The GBR clean up on 25 October at Town Beach, Iluka Park resulted in a haul of 145 kg of rubbish which, oddly enough, included a huge number of ear plugs and ear plug wrappers. Irregular finds included two laptops, a camera, and an injured wader bird which was taken to the vet and sent to a wildlife carer.
Volunteers worked tirelessly at the site and covered 1.3 km of beach in an effort to remove and collect items which, if left unattended, could harm marine life, pose a navigational hazard, and smother coral. Following their hard work they enjoyed a barbeque provided by Mackay Lions.
Turtles and dugongs can become entangled in marine debris like nets, or ingest marine debris such as small plastic pieces and bags when they mistake them for food. Plastic can also absorb other potentially toxic chemicals. Debris can enter through natural and main made waterways like drains and eventually make its way out to sea and into the Great Barrier Reef World Heritage Area.
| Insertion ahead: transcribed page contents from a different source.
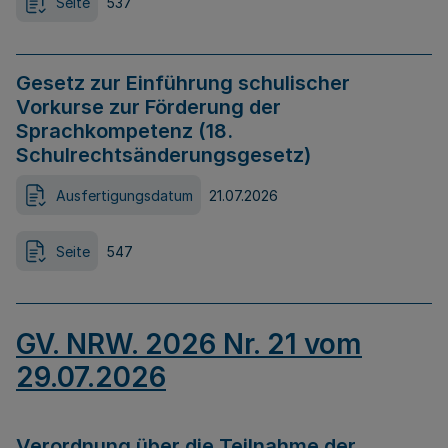
Seite
537
Gesetz zur Einführung schulischer
Vorkurse zur Förderung der
Sprachkompetenz (18.
Schulrechtsänderungsgesetz)
Ausfertigungsdatum
21.07.2026
Seite
547
GV. NRW. 2026 Nr. 21 vom
29.07.2026
Verordnung über die Teilnahme der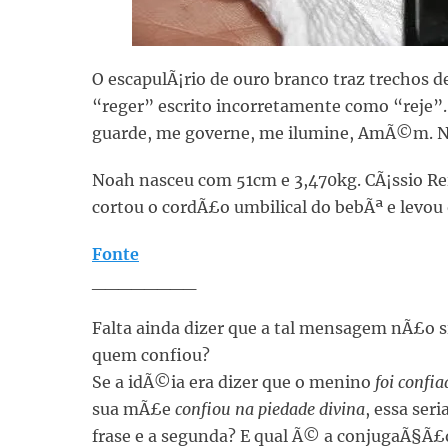
O escapulÃ¡rio de ouro branco traz trechos 
“reger” escrito incorretamente como “reje”.
guarde, me governe, me ilumine, AmÃ©m. 
Noah nasceu com 51cm e 3,470kg. CÃ¡ssio Reis
cortou o cordÃ£o umbilical do bebÃª e levou 
Fonte
________
Falta ainda dizer que a tal mensagem nÃ£o s
quem confiou?
Se a idÃ©ia era dizer que o menino
foi confi
sua mÃ£e
confiou na piedade divina
, essa ser
frase e a segunda? E qual Ã© a conjugaÃ§Ã£o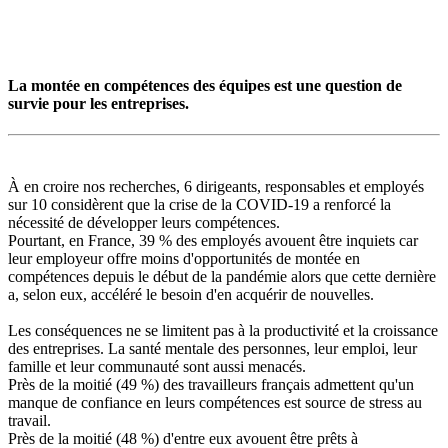
La montée en compétences des équipes est une question de
survie pour les entreprises.
À en croire nos recherches, 6 dirigeants, responsables et employés
sur 10 considèrent que la crise de la COVID-19 a renforcé la
nécessité de développer leurs compétences.
Pourtant, en France, 39 % des employés avouent être inquiets car
leur employeur offre moins d'opportunités de montée en
compétences depuis le début de la pandémie alors que cette dernière
a, selon eux, accéléré le besoin d'en acquérir de nouvelles.
Les conséquences ne se limitent pas à la productivité et la croissance
des entreprises. La santé mentale des personnes, leur emploi, leur
famille et leur communauté sont aussi menacés.
Près de la moitié (49 %) des travailleurs français admettent qu'un
manque de confiance en leurs compétences est source de stress au
travail.
Près de la moitié (48 %) d'entre eux avouent être prêts à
The (Mackay) Great Barrier Reef Clean-up event was delivered by the Great Barrier Reef Marine Park Authority with funding through Reef Trust and in partnership with Mackay Regional Council, Conservation Volunteers Australia, Reef Catchments and the Tangaroa Blue Foundation. Tangaroa Blue established the Marine Debris initiative.
Did you know that the Great Barrier Reef was inscribed on the World Heritage List in 1981 and on May 21 2007 it was included on the National Heritage List as one of 15 Australian World Heritage places?